I have feelings for you I don’t truly understand
All I know I’d love to be able to hold your hand
When my gaze meets your eyes, my hearts all a flutter
Then I say something stupid and you think I’m a nutter
Looking back, this is a special piece. Out of all the pieces of valentines themed micro poetry I wrote in 2016, this one was actually aimed at someone in particular. Someone who I had fallen for in a really bad way. A fair bit of my my poetry has been inspired by that muse. Some of my most tragic romantic pieces as well as a few of the most hopefully poetry I’ve written since starting this blog.

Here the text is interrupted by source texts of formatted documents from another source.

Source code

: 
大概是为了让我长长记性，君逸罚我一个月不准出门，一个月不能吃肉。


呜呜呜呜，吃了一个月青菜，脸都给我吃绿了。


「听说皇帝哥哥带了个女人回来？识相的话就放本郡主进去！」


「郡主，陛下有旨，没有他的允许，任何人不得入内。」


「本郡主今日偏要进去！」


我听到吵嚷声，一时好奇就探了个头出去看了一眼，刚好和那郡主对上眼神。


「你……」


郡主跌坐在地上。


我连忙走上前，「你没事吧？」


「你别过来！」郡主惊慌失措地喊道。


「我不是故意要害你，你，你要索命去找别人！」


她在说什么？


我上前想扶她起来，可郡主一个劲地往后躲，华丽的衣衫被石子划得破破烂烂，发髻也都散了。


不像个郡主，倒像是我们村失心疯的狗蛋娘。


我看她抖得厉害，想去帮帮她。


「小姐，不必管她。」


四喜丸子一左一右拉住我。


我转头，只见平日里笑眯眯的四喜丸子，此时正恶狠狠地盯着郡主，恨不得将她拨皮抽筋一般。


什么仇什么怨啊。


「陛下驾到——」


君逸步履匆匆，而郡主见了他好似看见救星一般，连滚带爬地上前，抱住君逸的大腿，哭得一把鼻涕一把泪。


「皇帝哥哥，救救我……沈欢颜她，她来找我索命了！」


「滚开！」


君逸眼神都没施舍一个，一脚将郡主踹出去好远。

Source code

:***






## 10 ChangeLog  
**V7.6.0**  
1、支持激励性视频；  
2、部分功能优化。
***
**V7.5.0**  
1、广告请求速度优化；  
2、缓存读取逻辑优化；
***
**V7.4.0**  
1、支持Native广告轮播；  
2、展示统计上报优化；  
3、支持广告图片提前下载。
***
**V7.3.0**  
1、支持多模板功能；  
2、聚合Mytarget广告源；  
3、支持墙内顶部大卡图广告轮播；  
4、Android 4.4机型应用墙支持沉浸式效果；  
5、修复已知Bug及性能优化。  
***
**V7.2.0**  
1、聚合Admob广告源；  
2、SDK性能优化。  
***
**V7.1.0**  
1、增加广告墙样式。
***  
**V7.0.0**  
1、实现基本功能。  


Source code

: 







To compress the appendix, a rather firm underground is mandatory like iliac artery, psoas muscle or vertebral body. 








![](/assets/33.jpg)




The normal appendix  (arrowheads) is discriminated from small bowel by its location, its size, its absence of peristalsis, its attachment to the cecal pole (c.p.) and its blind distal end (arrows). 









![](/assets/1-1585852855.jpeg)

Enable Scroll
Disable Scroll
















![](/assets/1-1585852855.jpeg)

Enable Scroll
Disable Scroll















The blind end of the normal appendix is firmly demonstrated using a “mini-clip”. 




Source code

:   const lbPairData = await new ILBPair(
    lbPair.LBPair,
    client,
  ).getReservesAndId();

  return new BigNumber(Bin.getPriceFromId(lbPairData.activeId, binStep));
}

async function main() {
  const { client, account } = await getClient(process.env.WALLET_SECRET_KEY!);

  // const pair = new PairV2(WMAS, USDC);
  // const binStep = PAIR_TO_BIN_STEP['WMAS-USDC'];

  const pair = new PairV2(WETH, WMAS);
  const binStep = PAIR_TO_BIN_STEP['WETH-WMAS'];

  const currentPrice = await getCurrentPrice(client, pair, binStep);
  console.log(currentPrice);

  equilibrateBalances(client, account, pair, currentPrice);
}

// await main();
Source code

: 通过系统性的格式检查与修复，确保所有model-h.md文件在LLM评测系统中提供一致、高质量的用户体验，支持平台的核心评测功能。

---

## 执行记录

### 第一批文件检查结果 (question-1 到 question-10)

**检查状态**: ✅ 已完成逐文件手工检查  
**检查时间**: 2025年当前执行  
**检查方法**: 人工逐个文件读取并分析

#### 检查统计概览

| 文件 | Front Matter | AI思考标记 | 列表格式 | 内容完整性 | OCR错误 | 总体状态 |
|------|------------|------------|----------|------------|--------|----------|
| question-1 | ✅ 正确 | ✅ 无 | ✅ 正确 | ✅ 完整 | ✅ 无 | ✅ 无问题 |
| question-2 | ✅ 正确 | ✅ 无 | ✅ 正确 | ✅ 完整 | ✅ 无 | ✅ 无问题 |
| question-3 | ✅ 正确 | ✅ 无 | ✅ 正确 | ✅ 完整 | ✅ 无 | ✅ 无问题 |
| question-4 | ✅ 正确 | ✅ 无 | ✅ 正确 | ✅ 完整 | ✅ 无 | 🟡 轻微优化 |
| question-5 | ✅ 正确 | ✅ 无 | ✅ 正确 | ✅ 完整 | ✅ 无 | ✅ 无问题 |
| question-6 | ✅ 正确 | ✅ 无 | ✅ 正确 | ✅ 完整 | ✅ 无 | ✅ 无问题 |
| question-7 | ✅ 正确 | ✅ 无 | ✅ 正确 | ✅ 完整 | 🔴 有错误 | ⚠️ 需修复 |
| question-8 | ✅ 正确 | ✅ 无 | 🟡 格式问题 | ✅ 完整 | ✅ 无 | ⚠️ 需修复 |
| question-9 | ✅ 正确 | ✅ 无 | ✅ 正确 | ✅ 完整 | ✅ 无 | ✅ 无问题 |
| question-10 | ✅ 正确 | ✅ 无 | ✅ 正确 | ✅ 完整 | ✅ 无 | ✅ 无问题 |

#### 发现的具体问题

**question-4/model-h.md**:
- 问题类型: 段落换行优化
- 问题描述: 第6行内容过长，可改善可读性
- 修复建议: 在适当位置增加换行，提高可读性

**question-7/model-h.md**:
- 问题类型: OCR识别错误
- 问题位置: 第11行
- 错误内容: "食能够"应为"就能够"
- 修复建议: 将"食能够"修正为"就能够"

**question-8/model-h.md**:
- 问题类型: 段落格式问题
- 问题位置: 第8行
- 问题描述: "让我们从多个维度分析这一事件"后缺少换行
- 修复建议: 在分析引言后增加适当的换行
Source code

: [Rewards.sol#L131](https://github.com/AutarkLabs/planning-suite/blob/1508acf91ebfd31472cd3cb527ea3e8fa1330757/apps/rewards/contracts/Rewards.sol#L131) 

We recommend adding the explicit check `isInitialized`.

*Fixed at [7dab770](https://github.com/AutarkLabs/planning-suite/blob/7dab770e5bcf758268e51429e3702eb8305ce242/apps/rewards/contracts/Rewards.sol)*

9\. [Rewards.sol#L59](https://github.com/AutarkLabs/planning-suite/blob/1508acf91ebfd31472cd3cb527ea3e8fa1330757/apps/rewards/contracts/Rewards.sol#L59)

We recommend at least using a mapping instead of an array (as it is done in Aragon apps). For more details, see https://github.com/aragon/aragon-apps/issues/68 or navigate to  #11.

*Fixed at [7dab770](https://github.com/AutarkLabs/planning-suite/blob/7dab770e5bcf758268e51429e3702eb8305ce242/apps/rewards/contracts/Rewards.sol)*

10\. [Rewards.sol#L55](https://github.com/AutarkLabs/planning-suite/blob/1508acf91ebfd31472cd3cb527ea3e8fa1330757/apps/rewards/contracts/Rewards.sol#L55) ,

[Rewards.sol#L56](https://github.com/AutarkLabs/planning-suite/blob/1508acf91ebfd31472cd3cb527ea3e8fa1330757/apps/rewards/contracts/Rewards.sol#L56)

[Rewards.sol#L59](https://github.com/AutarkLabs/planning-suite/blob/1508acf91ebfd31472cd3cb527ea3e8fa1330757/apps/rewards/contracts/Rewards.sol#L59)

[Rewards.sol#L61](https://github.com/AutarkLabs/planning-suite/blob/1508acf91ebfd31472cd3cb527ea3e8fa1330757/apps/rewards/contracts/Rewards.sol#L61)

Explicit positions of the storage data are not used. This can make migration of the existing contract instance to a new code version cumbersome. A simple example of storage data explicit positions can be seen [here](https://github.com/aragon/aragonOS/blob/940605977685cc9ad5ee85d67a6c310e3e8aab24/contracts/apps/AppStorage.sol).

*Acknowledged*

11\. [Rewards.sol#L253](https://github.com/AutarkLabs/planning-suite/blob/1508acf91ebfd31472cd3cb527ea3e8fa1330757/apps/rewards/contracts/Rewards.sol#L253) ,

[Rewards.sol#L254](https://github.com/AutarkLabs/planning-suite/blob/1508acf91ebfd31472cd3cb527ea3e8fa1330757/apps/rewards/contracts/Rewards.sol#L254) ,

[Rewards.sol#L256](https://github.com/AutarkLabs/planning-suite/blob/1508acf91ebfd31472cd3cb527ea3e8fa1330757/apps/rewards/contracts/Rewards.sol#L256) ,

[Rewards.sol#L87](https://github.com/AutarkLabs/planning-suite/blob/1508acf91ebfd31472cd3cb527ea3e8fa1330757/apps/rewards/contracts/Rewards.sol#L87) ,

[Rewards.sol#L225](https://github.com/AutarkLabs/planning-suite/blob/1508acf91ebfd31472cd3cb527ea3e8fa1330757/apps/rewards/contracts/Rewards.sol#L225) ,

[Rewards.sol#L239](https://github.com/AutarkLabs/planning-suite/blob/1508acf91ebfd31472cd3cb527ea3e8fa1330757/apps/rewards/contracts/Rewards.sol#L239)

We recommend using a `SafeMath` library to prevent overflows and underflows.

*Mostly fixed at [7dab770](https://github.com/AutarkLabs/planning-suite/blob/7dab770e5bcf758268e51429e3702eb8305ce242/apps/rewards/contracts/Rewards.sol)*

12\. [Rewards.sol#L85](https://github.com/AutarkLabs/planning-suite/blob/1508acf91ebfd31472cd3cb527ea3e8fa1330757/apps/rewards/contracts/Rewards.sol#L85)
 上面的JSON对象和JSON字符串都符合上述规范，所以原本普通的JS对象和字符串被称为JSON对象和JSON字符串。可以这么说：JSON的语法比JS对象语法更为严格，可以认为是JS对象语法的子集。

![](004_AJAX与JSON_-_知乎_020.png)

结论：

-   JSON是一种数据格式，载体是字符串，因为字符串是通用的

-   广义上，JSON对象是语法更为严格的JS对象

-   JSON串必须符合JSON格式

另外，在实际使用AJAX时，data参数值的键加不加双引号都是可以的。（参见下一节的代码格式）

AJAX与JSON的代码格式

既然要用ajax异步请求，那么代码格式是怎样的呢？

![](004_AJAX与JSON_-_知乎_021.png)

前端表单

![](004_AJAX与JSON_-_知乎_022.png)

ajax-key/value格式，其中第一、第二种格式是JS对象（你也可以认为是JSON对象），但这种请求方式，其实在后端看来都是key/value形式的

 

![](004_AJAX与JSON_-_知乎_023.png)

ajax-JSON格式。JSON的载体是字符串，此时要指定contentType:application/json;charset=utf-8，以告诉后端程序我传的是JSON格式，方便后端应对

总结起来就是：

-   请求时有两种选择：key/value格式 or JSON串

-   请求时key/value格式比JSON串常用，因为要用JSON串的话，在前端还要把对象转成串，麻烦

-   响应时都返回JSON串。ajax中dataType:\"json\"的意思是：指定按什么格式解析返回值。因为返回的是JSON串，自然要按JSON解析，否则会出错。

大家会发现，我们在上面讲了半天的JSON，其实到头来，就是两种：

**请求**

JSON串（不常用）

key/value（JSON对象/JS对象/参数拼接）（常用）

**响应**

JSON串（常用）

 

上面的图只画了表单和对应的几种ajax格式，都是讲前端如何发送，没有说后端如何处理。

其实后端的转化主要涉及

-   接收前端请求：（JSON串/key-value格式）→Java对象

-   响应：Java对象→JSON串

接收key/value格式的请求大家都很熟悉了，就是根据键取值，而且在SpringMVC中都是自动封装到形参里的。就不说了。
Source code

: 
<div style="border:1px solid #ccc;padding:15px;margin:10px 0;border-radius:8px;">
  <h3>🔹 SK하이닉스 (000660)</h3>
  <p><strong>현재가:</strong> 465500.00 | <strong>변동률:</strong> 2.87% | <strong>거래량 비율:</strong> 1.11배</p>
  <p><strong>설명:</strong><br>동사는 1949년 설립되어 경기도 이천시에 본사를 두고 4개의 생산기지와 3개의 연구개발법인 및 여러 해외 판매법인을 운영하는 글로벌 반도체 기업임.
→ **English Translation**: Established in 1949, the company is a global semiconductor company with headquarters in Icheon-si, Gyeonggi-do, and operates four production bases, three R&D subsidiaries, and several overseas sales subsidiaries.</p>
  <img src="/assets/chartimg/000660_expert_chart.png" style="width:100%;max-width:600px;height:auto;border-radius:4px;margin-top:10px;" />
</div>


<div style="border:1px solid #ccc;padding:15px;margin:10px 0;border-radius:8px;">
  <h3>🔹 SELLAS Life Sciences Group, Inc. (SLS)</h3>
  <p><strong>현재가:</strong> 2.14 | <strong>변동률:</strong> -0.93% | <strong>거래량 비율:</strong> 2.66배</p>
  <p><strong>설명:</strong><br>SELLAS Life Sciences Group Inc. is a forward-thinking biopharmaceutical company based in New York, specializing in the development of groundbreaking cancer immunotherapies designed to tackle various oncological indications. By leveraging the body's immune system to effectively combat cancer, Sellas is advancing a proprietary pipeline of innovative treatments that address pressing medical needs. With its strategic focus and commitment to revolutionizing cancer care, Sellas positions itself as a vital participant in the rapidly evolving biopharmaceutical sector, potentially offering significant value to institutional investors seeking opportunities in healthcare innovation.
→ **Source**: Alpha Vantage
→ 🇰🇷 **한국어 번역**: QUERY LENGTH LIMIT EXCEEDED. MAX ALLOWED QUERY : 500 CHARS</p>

It’s a nice piece, very sweet and describes my awkwardness quite well. The only issue I have re-reading this is that despite all the hopes and dreams I only ever got hurt in my pursuit of this girl. No regrets and completely all my own fault, but looking back it reminds me that I went a little stupid for a while.
I still think it’s special.
I even handmade this Valentine heart with the poem written on it. When I showed her, she wasn’t interested, but I really like the heart so I kept it and it now lives as part of my Valentines collection.
I feel bad that the romantics of this piece and the little bit of arts and crafts energy have been ignored. It may not have been wanted by the person it was intended for but I really enjoy it and it reminds me that heart racing thrill of being so head over heels for someone. I figure giving it a little spotlight this year might be nice. Plus there’s the vanity of showing off the heart itself, which I had a lot of fun making
For anyone that’s sat asking the question “what about the girl?” I honestly don’t know. I let the dreams of being with her go last shortly after this and decided that having that person in my life was more important that losing them because they don’t feel the same. So friends we were, till we weren’t. A few too many ignored text messages told me that she wasn’t even that keen on my friendship. I’ve not heard from her since November and whilst I’d love to check in and say hello, I’m smart enough to know that’s not what she wants. Regardless the love I had and still have in my heart for her won’t ever change. This piece is testament to that. Some people come into your life and make it better but don’t stick around. I figured out a while ago that we would never be more than people who worked together for a brief period, but I still miss her. I really hope she’s doing well and she’s happy. She deserves to be happy.
Luckily for me she doesn’t know that my blog exists and if she did she certainly doesn’t read it, so she gets to avoid the awkward pining of an old man who really should know better
I hope you lovely readers liked the poem, although if I’m honest, I hope you liked the heart more because I’m actually really proud of it. My artistic talent is pretty poor but I adore that heart.